TASK DETAILS:
Reproduce each of the following lines word for word.
===
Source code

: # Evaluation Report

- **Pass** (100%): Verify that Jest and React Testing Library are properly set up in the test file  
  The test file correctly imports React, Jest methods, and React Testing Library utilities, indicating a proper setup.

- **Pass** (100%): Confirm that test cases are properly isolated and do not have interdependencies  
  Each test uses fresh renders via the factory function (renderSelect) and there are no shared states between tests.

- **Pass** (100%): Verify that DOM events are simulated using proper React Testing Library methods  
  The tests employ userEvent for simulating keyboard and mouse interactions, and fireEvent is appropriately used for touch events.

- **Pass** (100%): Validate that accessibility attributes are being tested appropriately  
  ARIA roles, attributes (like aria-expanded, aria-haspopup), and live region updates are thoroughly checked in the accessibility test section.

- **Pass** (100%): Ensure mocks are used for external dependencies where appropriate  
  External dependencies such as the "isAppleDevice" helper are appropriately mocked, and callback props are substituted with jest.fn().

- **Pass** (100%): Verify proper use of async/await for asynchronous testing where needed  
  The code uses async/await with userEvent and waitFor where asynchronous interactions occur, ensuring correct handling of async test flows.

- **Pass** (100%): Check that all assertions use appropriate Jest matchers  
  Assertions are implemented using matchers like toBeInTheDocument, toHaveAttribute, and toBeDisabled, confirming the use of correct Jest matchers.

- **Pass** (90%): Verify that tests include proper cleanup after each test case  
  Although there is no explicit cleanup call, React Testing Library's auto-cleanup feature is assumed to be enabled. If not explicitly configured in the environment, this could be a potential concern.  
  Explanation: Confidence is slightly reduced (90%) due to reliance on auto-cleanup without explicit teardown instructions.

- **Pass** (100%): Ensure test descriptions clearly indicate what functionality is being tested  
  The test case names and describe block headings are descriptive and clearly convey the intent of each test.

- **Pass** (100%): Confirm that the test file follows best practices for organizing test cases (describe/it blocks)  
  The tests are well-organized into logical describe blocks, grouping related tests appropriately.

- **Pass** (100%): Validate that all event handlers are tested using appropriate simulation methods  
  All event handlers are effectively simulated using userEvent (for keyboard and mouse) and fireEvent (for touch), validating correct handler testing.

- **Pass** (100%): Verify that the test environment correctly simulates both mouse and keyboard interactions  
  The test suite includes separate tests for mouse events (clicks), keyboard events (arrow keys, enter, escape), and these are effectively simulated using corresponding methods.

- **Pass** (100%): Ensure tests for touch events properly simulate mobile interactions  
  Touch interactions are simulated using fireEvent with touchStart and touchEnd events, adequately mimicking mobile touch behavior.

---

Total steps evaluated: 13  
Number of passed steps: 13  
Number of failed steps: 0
===
RESULT:
Source code

: # Evaluation Report

- **Pass** (100%): Verify that Jest and React Testing Library are properly set up in the test file  
  The test file correctly imports React, Jest methods, and React Testing Library utilities, indicating a proper setup.

- **Pass** (100%): Confirm that test cases are properly isolated and do not have interdependencies  
  Each test uses fresh renders via the factory function (renderSelect) and there are no shared states between tests.

- **Pass** (100%): Verify that DOM events are simulated using proper React Testing Library methods  
  The tests employ userEvent for simulating keyboard and mouse interactions, and fireEvent is appropriately used for touch events.

- **Pass** (100%): Validate that accessibility attributes are being tested appropriately  
  ARIA roles, attributes (like aria-expanded, aria-haspopup), and live region updates are thoroughly checked in the accessibility test section.

- **Pass** (100%): Ensure mocks are used for external dependencies where appropriate  
  External dependencies such as the "isAppleDevice" helper are appropriately mocked, and callback props are substituted with jest.fn().

- **Pass** (100%): Verify proper use of async/await for asynchronous testing where needed  
  The code uses async/await with userEvent and waitFor where asynchronous interactions occur, ensuring correct handling of async test flows.

- **Pass** (100%): Check that all assertions use appropriate Jest matchers  
  Assertions are implemented using matchers like toBeInTheDocument, toHaveAttribute, and toBeDisabled, confirming the use of correct Jest matchers.

- **Pass** (90%): Verify that tests include proper cleanup after each test case  
  Although there is no explicit cleanup call, React Testing Library's auto-cleanup feature is assumed to be enabled. If not explicitly configured in the environment, this could be a potential concern.  
  Explanation: Confidence is slightly reduced (90%) due to reliance on auto-cleanup without explicit teardown instructions.

- **Pass** (100%): Ensure test descriptions clearly indicate what functionality is being tested  
  The test case names and describe block headings are descriptive and clearly convey the intent of each test.

- **Pass** (100%): Confirm that the test file follows best practices for organizing test cases (describe/it blocks)  
  The tests are well-organized into logical describe blocks, grouping related tests appropriately.

- **Pass** (100%): Validate that all event handlers are tested using appropriate simulation methods  
  All event handlers are effectively simulated using userEvent (for keyboard and mouse) and fireEvent (for touch), validating correct handler testing.

- **Pass** (100%): Verify that the test environment correctly simulates both mouse and keyboard interactions  
  The test suite includes separate tests for mouse events (clicks), keyboard events (arrow keys, enter, escape), and these are effectively simulated using corresponding methods.

- **Pass** (100%): Ensure tests for touch events properly simulate mobile interactions  
  Touch interactions are simulated using fireEvent with touchStart and touchEnd events, adequately mimicking mobile touch behavior.

---

Total steps evaluated: 13  
Number of passed steps: 13  
Number of failed steps: 0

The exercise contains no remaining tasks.